Is Texting Dying In The Age Of Instant Messaging Apps?

After two decades of unrivaled dominion over the entire messaging realm, texting has finally met a challenger that might just topple it from its throne: instant messaging apps. A study by Deloite found that the number of text messages sent in 2013 had taken a dramatic fall from 152 billion to 145 billion. Meanwhile, the number of instant messages sent in 2013 rose from 52 billion to a whopping 160 billion.

So, is texting taking its final gasps of breath?

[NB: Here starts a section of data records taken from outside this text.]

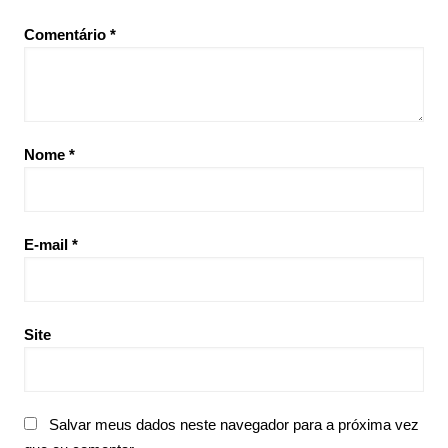
Comentário
*
Nome
*
E-mail
*
Site
Salvar meus dados neste navegador para a próxima vez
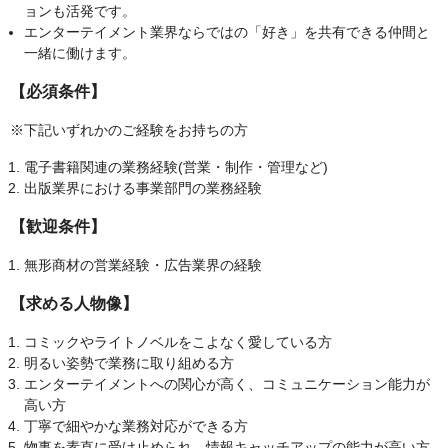
ョンも活発です。
エンターテイメント業界ならではの「好き」を共有できる仲間と
一緒に働けます。
【必須条件】
※下記いずれかのご経験をお持ちの方
電子書籍関連の業務経験(営業・制作・管理など)
出版業界における事業部門の業務経験
【歓迎条件】
無形商材の営業経験・広告業界の経験
【求める人物像】
コミックやライトノベルをこよなく愛している方
明るい姿勢で業務に取り組める方
エンターテイメントへの関心が高く、コミュニケーション能力が
高い方
丁寧で細やかな業務対応ができる方
物事を素直に受け止められ、情報キャッチアップの能力が高い方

The Rise Of The Instant Messaging Apps

Instant messaging online isn’t a new thing by any means. Anyone born in the early ’90s will be able to tell you about the hours they spent chatting to friends on MSN’s service. But the likes of MSN required you to sit at your computer screen or perch over your laptop in order to talk to people. In those days, that was the only way to receive an internet connection. If you wanted to send someone a message while you were out shopping or at work, for example, you would have to resort back to texting.

However, instant messaging now comes in the form of apps for mobile phone and tablet — both of which have the ability to connect you to the internet on the go. No longer do you have to be at a PC to instant message. No longer are instant messaging and texting separate entities. Apps have placed them on a completely level playing field.

Why Has There Been A Decline In Texting?

Many have argued that the level playing field is the reason why texting is in decline. For instance, operating phones has become so expensive with contracts, data packages and internet connection that people are looking to cut corners where they can. Why spend money on text messages when you send an instant message from a cheap (sometimes even free) app?

But, hold on, don’t most people now include text messaging in their monthly contracts with their network providers like, say, EE or o2? The real reason why instant messaging has become so popular might be something different altogether: it offers something new.

Time To Deliver Something New

Text messaging has held dominion over the messaging realm for so long it has never felt the need to change. Why fix something that’s not broke? As a result, it has lost the sense of fun. What was once a cool new way to keep in touch with your friends has now become old hat. When colourful new alternatives arrived on the scene that promised a wealth of new concepts — Snapchat with its ephemeral messages; WhatsApp and Kik with their sleek designs — users have understandably gravitated elsewhere.

So is texting taking its final gasps of breath? Well, no. At least, it doesn’t have to. Smartphones and their network providers have to realise that for the first time ever there is competition. They have to take this bad news not as a stab to the gut but a wake up call: deliver something fresh in order to offset this decline, to keep hold of the messaging crown.